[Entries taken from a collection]
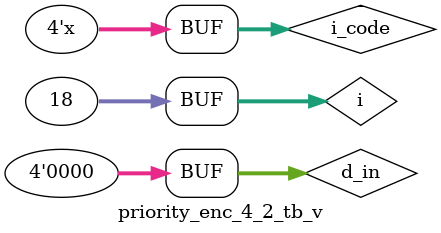
<source format=v>

`timescale 1ms/1ms

module priority_enc_4_2_tb_v;
  
  reg  [3:0] i_code;
  wire [1:0] o_code;
  wire       o_valid;  
  
  // reg i_a, i_b, i_c, i_d;
  reg [3:0] d_in = 4'b0000;
  integer i;
  
  // duv port map options:
  // priority_enc_4_2_v__no_always duv (.i_code(i_code), .o_code(o_code), .o_valid(o_valid));  // BEHAVIOR MODEL!!!!!!!!!!!!!!!!!!
  // priority_enc_4_2_v__always duv (.i_code(i_code), .o_code(o_code), .o_valid(o_valid)); 
  priority_enc_4_2_v__equation duv (.i_code(i_code), .o_code(o_code), .o_valid(o_valid)); 
  
  //procedure statement
  initial begin

      
      
      for (i = 0 ; i < 18 ; i = i + 1) begin
        #1000 i_code = d_in;
        // #1000 o_code[0] = d_in[0]; o_code[1] = d_in[1]; o_code[2] = d_in[]; i_d = d_in[4];
        d_in = d_in + 1;
      end
          
    end

endmodule

</source>
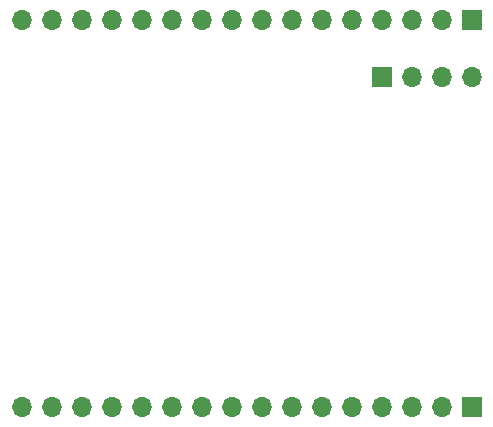
<source format=gbr>
%TF.GenerationSoftware,KiCad,Pcbnew,(6.0.9)*%
%TF.CreationDate,2022-11-25T11:21:21+01:00*%
%TF.ProjectId,stmf303re_eval_board,73746d66-3330-4337-9265-5f6576616c5f,rev?*%
%TF.SameCoordinates,Original*%
%TF.FileFunction,Soldermask,Bot*%
%TF.FilePolarity,Negative*%
%FSLAX46Y46*%
G04 Gerber Fmt 4.6, Leading zero omitted, Abs format (unit mm)*
G04 Created by KiCad (PCBNEW (6.0.9)) date 2022-11-25 11:21:21*
%MOMM*%
%LPD*%
G01*
G04 APERTURE LIST*
%ADD10R,1.700000X1.700000*%
%ADD11O,1.700000X1.700000*%
G04 APERTURE END LIST*
D10*
%TO.C,J4*%
X171196000Y-60706000D03*
D11*
X168656000Y-60706000D03*
X166116000Y-60706000D03*
X163576000Y-60706000D03*
X161036000Y-60706000D03*
X158496000Y-60706000D03*
X155956000Y-60706000D03*
X153416000Y-60706000D03*
X150876000Y-60706000D03*
X148336000Y-60706000D03*
X145796000Y-60706000D03*
X143256000Y-60706000D03*
X140716000Y-60706000D03*
X138176000Y-60706000D03*
X135636000Y-60706000D03*
X133096000Y-60706000D03*
%TD*%
D10*
%TO.C,J3*%
X171196000Y-93472000D03*
D11*
X168656000Y-93472000D03*
X166116000Y-93472000D03*
X163576000Y-93472000D03*
X161036000Y-93472000D03*
X158496000Y-93472000D03*
X155956000Y-93472000D03*
X153416000Y-93472000D03*
X150876000Y-93472000D03*
X148336000Y-93472000D03*
X145796000Y-93472000D03*
X143256000Y-93472000D03*
X140716000Y-93472000D03*
X138176000Y-93472000D03*
X135636000Y-93472000D03*
X133096000Y-93472000D03*
%TD*%
D10*
%TO.C,J1*%
X163576000Y-65532000D03*
D11*
X166116000Y-65532000D03*
X168656000Y-65532000D03*
X171196000Y-65532000D03*
%TD*%
M02*

</source>
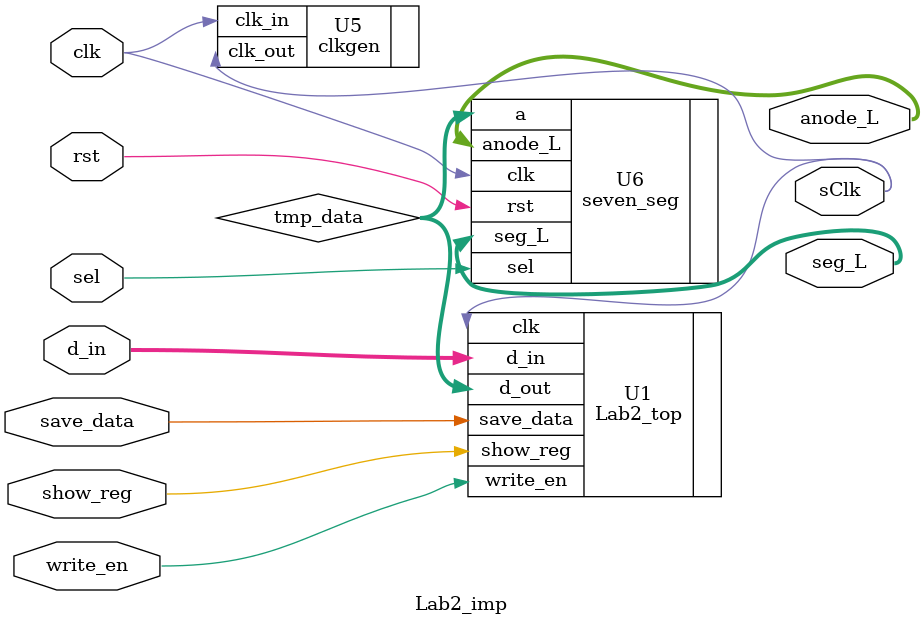
<source format=v>
`timescale 1ns / 1ps


module Lab2_imp(input clk, rst, write_en, save_data, show_reg, sel,
                input [7:0] d_in, 
                output sClk,
				output [3:0] anode_L,
				output [6:0] seg_L);
	 
	 wire [7:0] tmp_data;

	 // Instantiate your Lab2_top module here. Connect d_out to tmp_data.
	 Lab2_top U1 (
	     .clk(sClk),        
	     .write_en(write_en),
	     .save_data(save_data),
	     .show_reg(show_reg),
	     .d_in(d_in),
	     .d_out(tmp_data)
	 );

	 clkgen   U5 (.clk_in(clk), .clk_out(sClk));
	 seven_seg U6 (.a(tmp_data), .clk(clk), .rst(rst), .sel(sel), .anode_L(anode_L), .seg_L(seg_L));

endmodule


</source>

**Exercise description:**
Give back an exact repeat of the lines from the top of the data through the line that holds "#1000 i_code = d_in;", both included, and omit pictures.

**Exercise response:**
<source format=v>

`timescale 1ms/1ms

module priority_enc_4_2_tb_v;
  
  reg  [3:0] i_code;
  wire [1:0] o_code;
  wire       o_valid;  
  
  // reg i_a, i_b, i_c, i_d;
  reg [3:0] d_in = 4'b0000;
  integer i;
  
  // duv port map options:
  // priority_enc_4_2_v__no_always duv (.i_code(i_code), .o_code(o_code), .o_valid(o_valid));  // BEHAVIOR MODEL!!!!!!!!!!!!!!!!!!
  // priority_enc_4_2_v__always duv (.i_code(i_code), .o_code(o_code), .o_valid(o_valid)); 
  priority_enc_4_2_v__equation duv (.i_code(i_code), .o_code(o_code), .o_valid(o_valid)); 
  
  //procedure statement
  initial begin

      
      
      for (i = 0 ; i < 18 ; i = i + 1) begin
        #1000 i_code = d_in;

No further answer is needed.